For the first time since Lyra had met him, the strength in his posture cracked—not completely, not dramatically, but enough to reveal the unbearable weight beneath it.
This was not the burden of power.
It was the burden of surviving when others didn't.
Then—
A sound.
A single footstep behind them.
Kael spun instantly, shadows erupting around his arm.
Lyra raised her staff.
But Auren already knew.
The hunter stood at the chapel entrance.
Tall. Motionless. Cloaked in black rain.
No dramatic aura. No monstrous energy.
Only terrifying stillness.
Water dripped from the edge of the hunter's hood as he looked toward Auren.
And then—
Slowly—
He removed the hood.
Lyra's breath caught.
Not because the face was monstrous.
But because it was painfully ordinary.
A scar across the nose. Tired eyes. Short dark hair streaked faintly with silver.

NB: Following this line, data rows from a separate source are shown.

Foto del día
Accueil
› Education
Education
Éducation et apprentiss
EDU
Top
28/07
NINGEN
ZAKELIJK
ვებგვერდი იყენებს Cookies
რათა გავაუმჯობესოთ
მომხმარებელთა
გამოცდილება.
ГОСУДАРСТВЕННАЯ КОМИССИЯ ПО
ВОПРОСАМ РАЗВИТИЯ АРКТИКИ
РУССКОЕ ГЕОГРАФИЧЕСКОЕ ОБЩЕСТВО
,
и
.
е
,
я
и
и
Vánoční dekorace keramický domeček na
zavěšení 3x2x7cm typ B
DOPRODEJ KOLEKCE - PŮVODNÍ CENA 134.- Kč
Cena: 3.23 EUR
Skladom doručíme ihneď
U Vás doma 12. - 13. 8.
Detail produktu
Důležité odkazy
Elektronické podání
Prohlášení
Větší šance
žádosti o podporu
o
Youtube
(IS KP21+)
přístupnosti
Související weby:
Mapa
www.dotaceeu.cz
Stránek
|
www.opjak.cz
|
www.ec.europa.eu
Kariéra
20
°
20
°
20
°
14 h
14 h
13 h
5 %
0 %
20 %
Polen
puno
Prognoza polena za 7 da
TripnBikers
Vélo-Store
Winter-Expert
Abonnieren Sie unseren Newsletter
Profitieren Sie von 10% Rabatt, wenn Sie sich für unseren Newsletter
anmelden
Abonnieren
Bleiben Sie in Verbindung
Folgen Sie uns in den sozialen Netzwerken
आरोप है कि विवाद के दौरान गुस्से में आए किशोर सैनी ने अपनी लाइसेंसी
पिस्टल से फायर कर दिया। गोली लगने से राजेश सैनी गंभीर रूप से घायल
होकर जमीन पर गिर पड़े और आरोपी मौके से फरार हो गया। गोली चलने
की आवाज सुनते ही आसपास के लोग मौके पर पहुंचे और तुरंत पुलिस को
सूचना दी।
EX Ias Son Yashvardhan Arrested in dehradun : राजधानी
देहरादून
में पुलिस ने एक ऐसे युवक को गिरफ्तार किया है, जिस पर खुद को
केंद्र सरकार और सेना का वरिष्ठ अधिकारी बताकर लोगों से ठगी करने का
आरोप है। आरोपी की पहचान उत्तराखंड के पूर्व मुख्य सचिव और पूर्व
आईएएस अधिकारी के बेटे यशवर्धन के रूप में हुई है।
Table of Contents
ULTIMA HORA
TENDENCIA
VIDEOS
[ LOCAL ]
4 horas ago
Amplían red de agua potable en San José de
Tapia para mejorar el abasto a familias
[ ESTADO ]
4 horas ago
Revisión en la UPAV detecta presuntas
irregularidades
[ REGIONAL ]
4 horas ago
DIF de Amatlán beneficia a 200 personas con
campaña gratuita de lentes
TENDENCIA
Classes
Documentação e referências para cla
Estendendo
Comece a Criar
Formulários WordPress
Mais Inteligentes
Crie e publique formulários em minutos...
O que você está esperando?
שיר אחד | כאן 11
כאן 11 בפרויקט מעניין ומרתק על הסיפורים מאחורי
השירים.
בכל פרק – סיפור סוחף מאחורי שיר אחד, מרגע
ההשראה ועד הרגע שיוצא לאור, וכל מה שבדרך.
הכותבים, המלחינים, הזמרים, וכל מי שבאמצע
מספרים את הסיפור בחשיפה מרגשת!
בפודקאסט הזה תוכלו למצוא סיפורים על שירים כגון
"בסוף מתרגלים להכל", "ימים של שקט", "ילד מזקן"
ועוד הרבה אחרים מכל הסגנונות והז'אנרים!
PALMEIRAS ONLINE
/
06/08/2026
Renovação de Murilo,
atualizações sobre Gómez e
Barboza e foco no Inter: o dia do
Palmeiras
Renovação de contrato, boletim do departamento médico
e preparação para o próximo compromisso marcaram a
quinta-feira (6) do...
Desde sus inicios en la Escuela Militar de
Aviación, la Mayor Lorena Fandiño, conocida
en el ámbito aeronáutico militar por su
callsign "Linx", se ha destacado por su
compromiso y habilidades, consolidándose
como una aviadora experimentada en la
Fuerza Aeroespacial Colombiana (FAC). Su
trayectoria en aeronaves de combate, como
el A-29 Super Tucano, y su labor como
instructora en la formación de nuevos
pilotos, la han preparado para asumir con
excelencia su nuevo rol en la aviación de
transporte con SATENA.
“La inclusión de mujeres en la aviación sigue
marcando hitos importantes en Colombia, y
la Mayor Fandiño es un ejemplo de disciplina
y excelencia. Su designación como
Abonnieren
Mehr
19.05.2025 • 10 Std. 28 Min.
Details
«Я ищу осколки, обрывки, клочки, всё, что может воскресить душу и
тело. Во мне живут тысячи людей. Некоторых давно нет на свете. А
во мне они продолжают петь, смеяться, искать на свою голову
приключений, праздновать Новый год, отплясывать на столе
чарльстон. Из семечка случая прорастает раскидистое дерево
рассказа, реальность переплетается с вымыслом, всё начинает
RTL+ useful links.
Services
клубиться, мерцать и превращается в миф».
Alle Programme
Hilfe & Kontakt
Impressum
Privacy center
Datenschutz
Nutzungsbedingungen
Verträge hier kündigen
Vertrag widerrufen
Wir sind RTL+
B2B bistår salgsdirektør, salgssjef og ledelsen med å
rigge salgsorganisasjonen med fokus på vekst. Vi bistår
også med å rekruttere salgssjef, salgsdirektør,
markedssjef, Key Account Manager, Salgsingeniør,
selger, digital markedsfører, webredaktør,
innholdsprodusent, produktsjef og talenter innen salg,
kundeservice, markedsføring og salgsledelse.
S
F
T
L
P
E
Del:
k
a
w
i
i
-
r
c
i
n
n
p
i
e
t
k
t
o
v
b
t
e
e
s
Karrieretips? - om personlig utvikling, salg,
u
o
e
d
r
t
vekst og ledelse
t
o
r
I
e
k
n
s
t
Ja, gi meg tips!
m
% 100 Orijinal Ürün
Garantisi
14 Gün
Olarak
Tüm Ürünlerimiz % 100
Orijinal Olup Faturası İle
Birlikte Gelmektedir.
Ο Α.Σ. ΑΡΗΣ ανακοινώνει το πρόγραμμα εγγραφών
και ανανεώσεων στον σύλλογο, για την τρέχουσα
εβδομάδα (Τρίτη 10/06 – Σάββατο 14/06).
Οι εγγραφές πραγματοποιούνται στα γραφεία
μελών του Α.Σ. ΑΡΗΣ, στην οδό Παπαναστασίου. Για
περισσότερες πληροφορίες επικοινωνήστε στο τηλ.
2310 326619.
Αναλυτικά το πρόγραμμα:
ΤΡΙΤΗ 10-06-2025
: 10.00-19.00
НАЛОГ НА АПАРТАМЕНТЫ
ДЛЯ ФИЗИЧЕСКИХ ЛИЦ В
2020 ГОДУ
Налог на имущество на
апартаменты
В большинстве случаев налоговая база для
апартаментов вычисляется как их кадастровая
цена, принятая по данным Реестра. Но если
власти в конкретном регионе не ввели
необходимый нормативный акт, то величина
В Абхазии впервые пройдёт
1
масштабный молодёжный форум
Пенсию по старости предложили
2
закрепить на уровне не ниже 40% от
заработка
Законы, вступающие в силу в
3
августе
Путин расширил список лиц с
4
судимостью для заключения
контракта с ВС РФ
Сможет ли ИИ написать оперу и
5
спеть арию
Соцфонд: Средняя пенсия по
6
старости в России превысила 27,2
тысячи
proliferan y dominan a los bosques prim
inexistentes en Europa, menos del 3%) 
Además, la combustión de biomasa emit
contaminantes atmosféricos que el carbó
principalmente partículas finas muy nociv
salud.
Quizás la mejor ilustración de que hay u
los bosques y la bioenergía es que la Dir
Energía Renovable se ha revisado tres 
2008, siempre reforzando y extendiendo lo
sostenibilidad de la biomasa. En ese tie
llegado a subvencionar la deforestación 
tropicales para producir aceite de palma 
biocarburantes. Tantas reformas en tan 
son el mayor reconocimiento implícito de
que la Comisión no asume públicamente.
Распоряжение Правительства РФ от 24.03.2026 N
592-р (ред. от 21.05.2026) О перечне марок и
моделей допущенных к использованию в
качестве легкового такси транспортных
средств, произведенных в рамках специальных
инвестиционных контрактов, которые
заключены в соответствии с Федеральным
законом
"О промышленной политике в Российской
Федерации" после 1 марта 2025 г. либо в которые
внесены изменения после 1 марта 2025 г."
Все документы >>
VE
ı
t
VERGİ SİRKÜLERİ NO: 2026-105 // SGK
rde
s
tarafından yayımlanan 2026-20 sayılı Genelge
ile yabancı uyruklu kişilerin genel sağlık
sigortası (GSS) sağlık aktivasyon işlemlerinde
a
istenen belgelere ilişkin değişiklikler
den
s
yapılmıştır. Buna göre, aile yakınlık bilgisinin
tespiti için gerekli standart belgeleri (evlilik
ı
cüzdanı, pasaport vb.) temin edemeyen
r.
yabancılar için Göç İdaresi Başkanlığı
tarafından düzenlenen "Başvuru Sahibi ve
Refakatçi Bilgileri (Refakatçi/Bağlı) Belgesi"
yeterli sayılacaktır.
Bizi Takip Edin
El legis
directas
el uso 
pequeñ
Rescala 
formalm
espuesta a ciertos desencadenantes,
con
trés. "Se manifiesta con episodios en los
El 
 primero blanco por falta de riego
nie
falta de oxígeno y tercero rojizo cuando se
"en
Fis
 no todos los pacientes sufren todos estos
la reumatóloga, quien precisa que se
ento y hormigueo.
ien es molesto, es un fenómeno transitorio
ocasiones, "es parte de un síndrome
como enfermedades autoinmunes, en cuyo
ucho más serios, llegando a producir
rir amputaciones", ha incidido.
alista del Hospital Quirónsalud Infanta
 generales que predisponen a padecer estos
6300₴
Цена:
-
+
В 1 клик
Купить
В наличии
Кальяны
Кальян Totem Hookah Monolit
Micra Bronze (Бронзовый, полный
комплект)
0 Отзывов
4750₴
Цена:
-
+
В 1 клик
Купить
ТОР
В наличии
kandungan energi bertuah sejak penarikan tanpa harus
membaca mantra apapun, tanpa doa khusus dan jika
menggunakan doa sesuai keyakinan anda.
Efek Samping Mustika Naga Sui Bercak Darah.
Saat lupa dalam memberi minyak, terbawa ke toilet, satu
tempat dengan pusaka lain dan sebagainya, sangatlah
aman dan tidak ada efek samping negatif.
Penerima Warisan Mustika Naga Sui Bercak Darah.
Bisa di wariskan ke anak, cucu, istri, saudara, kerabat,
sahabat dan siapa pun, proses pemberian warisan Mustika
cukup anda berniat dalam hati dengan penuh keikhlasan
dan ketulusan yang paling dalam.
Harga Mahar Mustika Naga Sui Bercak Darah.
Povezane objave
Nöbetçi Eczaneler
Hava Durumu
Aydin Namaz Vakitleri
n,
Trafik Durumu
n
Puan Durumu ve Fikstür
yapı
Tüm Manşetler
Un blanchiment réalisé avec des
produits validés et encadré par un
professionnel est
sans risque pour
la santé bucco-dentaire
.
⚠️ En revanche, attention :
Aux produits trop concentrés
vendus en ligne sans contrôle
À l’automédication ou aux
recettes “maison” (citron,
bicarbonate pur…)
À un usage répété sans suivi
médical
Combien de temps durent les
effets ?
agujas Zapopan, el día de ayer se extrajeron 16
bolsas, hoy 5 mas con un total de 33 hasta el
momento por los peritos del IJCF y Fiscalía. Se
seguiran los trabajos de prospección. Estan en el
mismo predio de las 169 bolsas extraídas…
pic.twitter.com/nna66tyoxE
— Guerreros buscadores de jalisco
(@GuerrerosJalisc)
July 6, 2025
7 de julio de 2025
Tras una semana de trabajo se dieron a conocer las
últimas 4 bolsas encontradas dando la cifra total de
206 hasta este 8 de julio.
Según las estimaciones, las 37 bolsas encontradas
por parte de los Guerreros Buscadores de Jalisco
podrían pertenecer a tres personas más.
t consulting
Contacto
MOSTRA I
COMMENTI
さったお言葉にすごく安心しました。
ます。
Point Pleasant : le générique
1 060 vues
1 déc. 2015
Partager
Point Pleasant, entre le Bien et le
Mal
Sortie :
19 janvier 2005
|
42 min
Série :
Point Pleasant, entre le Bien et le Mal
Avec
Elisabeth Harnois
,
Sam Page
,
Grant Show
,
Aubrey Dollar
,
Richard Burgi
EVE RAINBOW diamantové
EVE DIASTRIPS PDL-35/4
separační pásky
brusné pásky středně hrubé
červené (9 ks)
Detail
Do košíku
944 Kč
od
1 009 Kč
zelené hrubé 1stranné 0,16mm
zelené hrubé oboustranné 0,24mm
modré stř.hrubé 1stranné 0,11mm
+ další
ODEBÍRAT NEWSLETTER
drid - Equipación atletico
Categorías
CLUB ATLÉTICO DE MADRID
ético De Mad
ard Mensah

A face shaped not by evil… but by years of relentless purpose.
The hunter's gaze shifted toward Seraphine's grave.
Then back to Auren.
"You still visit her."
Auren rose slowly.
The atmosphere changed instantly.
Not explosive.
Dense.
Like the room itself understood two histories were about to collide.
"You're alive," Auren said quietly.
The hunter gave a faint nod.
"Unfortunately."
Kael frowned.
"You know him?"
The hunter answered before Auren could.
"We fought together once."
His eyes hardened.
"Before he betrayed everything."
Lightning flashed outside the shattered chapel windows.
And for the first time in many chapters—
Auren looked genuinely shaken.
"The cruelest wounds are not left by enemies, but by the people who once knew your soul by name."